To qualify for the Hornaday Award, Kaye had to design and build the attractors, although Roy and Giffen provided guidance. Kaye built the attractors with cedar logs bound together and anchored with wooden stakes and boulders. Attractors for the Oak Ridge Reservation were made from PVC pipe partially filled with concrete and bound with wire, cable ties and waterproof glue.
ORNL Aquatics Laboratory researchers, with assistance from the scouts and Tennessee Wildlife Resources Agency, deployed the units at Hinds Creek. ORNL researchers installed fish attractors at East Fork Poplar Creek, Poplar and White Oak creeks.
For the ORNL scientists, the project was a success on a number of levels.
"It was an honor for us to support such a project, which allowed this very deserving young man to become only the second scout known to earn this prestigious award in the Great Smoky Mountain Council of the Boy Scouts of America," Giffen said.
Said Roy: "The attractors are definitely being utilized. The wooden stake bed attractors in particular seem to be providing critical refuge for juvenile sunfish and minnows such as the striped shiner. The PVC attractors seemed to be getting used by the medium to large sunfish and rock bass, and we're finding all size classes in the cedar attractors."

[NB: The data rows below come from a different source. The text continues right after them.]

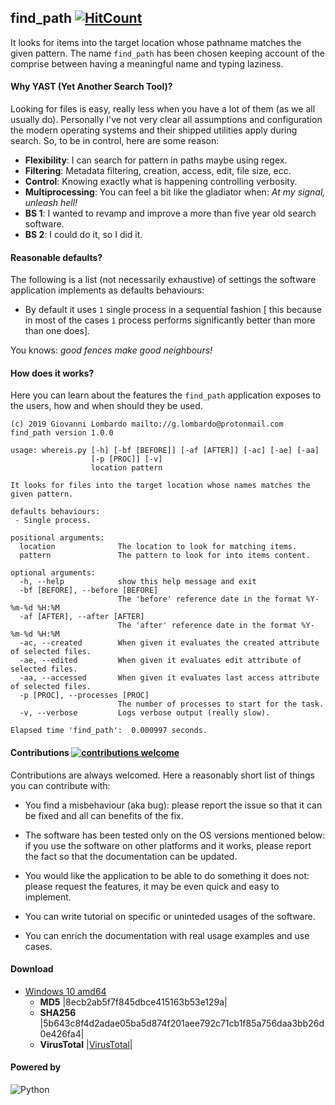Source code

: ## find_path [![HitCount](http://hits.dwyl.io/GiovaLomba/wd.svg?style=plastic)](http://hits.dwyl.io/GiovaLomba/find_content)

It looks for items into the target location whose pathname matches the
given pattern. The name `find_path` has been chosen keeping account of
the comprise between having a meaningful name and typing laziness.

#### Why YAST (Yet Another Search Tool)?

Looking for files is easy, really less when you have a lot of them (as
we all usually do). Personally I've not very clear all assumptions and
configuration the modern operating systems and their shipped utilities
apply during search. So, to be in control, here are some reason:

+ **Flexibility**: I can search for pattern in paths maybe using regex.
+ **Filtering**: Metadata filtering, creation, access, edit, file size,
  ecc.
+ **Control**: Knowing exactly what is happening controlling verbosity.
+ **Multiprocessing**: You can feel a bit like the gladiator when: *At
  my signal, unleash hell!*
+ **BS 1**: I wanted to revamp and improve a more than five year old
  search software.
+ **BS 2**: I could do it, so I did it.

#### Reasonable defaults?

The following is a list (not necessarily exhaustive) of settings the 
software application implements as defaults behaviours:

- By default it uses `1` single process in a sequential fashion [ this
  because in most of the cases `1` process performs significantly better
  than more than one does].
 
 You knows: *good fences make good neighbours!*
 
#### How does it works?

Here you can learn about the features the `find_path` application
exposes to the users, how and when should they be used.

```
(c) 2019 Giovanni Lombardo mailto://g.lombardo@protonmail.com
find_path version 1.0.0

usage: whereis.py [-h] [-bf [BEFORE]] [-af [AFTER]] [-ac] [-ae] [-aa]
                  [-p [PROC]] [-v]
                  location pattern

It looks for files into the target location whose names matches the given pattern.

defaults behaviours:
 - Single process.

positional arguments:
  location              The location to look for matching items.
  pattern               The pattern to look for into items content.

optional arguments:
  -h, --help            show this help message and exit
  -bf [BEFORE], --before [BEFORE]
                        The 'before' reference date in the format %Y-%m-%d %H:%M
  -af [AFTER], --after [AFTER]
                        The 'after' reference date in the format %Y-%m-%d %H:%M
  -ac, --created        When given it evaluates the created attribute of selected files.
  -ae, --edited         When given it evaluates edit attribute of selected files.
  -aa, --accessed       When given it evaluates last access attribute of selected files.
  -p [PROC], --processes [PROC]
                        The number of processes to start for the task.
  -v, --verbose         Logs verbose output (really slow).
  
Elapsed time 'find_path':  0.000997 seconds.
```

#### Contributions [![contributions welcome](https://img.shields.io/badge/contributions-welcome-brightgreen.svg?style=plastic)](https://github.com/GiovaLomba/find_content/issues)

Contributions are always welcomed. Here a reasonably short list of
things you can contribute with:

+ You find a misbehaviour (aka bug): please report the issue so that it
can be fixed and all can benefits of the fix.

+ The software has been tested only on the OS versions mentioned below:
if you use the software on other platforms and it works, please report
the fact so that the documentation can be updated.

+ You would like the application to be able to do something it does not:
please request the features, it may be even quick and easy to implement.

+ You can write tutorial on specific or uninteded usages of the software.

+ You can enrich the documentation with real usage examples and use cases.

#### Download

+  [Windows 10 amd64](https://github.com/GiovaLomba/find_path/raw/master/find_path.exe)
   -  **MD5** |8ecb2ab5f7f845dbce415163b53e129a|
   -  **SHA256**
      |5b643c8f4d2adae05ba5d874f201aee792c71cb1f85a756daa3bb26d0e426fa4|
   -  **VirusTotal**
      |[VirusTotal](https://www.virustotal.com/gui/file/5b643c8f4d2adae05ba5d874f201aee792c71cb1f85a756daa3bb26d0e426fa4/detection)|
      
#### Powered by

![Python](https://www.python.org/static/img/python-logo.png "Python")
<br/> 

<!--
![PyInstaller](https://www.pyinstaller.org/_images/pyinstaller-draft1c-header-trans.png)
-->
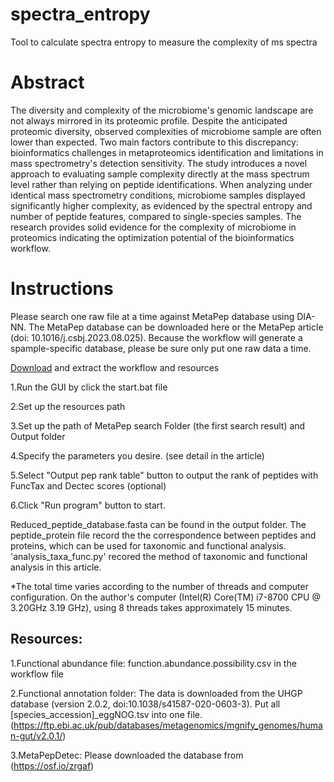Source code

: # spectra_entropy
Tool to calculate spectra entropy to measure the complexity of ms spectra

# Abstract
The diversity and complexity of the microbiome's genomic landscape are not always mirrored in its proteomic profile. Despite the anticipated proteomic diversity, observed complexities of microbiome sample are often lower than expected. Two main factors contribute to this discrepancy: bioinformatics challenges in metaproteomics identification and limitations in mass spectrometry's detection sensitivity. The study introduces a novel approach to evaluating sample complexity directly at the mass spectrum level rather than relying on peptide identifications. When analyzing under identical mass spectrometry conditions, microbiome samples displayed significantly higher complexity, as evidenced by the spectral entropy and number of peptide features, compared to single-species samples. The research provides solid evidence for the complexity of microbiome in proteomics indicating the optimization potential of the bioinformatics workflow.

# Instructions

Please search one raw file at a time against MetaPep database using DIA-NN. The MetaPep database can be downloaded here or the MetaPep article (doi: 10.1016/j.csbj.2023.08.025). Because the workflow will generate a spample-specific database, please be sure only put one raw data a time.


[Download]([url](https://github.com/northomics/spectra_entropy/releases/download/publish/workflow.7z)) and extract the workflow and resources

1.Run the GUI by click the start.bat file

2.Set up the resources path

3.Set up the path of MetaPep search Folder (the first search result) and Output folder

4.Specify the parameters you desire. (see detail in the article)

5.Select "Output pep rank table" button to output the rank of peptides with FuncTax and Dectec scores (optional)

6.Click "Run program" button to start. 

Reduced_peptide_database.fasta can be found in the output folder. The peptide_protein file record the the correspondence between peptides and proteins, which can be used for taxonomic and functional analysis. 'analysis_taxa_func.py' recored the method of taxonomic and functional analysis in this article. 

*The total time varies according to the number of threads and computer configuration. On the author's computer (Intel(R) Core(TM) i7-8700 CPU @ 3.20GHz   3.19 GHz), using 8 threads takes approximately 15 minutes.


## Resources:

1.Functional abundance file: function.abundance.possibility.csv in the workflow file

2.Functional annotation folder: The data is downloaded from the UHGP database (version 2.0.2, doi:10.1038/s41587-020-0603-3). Put all [species_accession]_eggNOG.tsv into one file. (https://ftp.ebi.ac.uk/pub/databases/metagenomics/mgnify_genomes/human-gut/v2.0.1/)

3.MetaPepDetec: Please downloaded the database from (https://osf.io/zrgaf)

The Hornaday Award is named after the late William Hornaday, director of the New York Zoological Park and founder of the National Zoo in Washington, D.C. Hornaday was a champion of natural resource conservation and a leader in saving the American bison from extinction. He named the award the Wildlife Protection Medal. Its purpose was to challenge Americans to work for wildlife conservation and habitat protection. After his death in 1937, the award was renamed in Hornaday's honor and became a Boy Scouts of America award.
UT-Battelle has a tradition of supporting the Boy Scouts of America. Last year, the managing contractor for the Department of Energy's ORNL made a $150,000 award to the Great Smoky Mountain Council for its campaign to renovate Camp Buck Toms. The money was to be applied to the establishment of classrooms for science, technology, engineering and mathematics, or STEM, activities at the camp, which is located near Rockwood. In recent years, UT-Battelle also made donations to the Oak Ridge chapter, the Friends of Scouting Campaign and other Boy Scouts projects to address the issues of hunger, poor health and homelessness.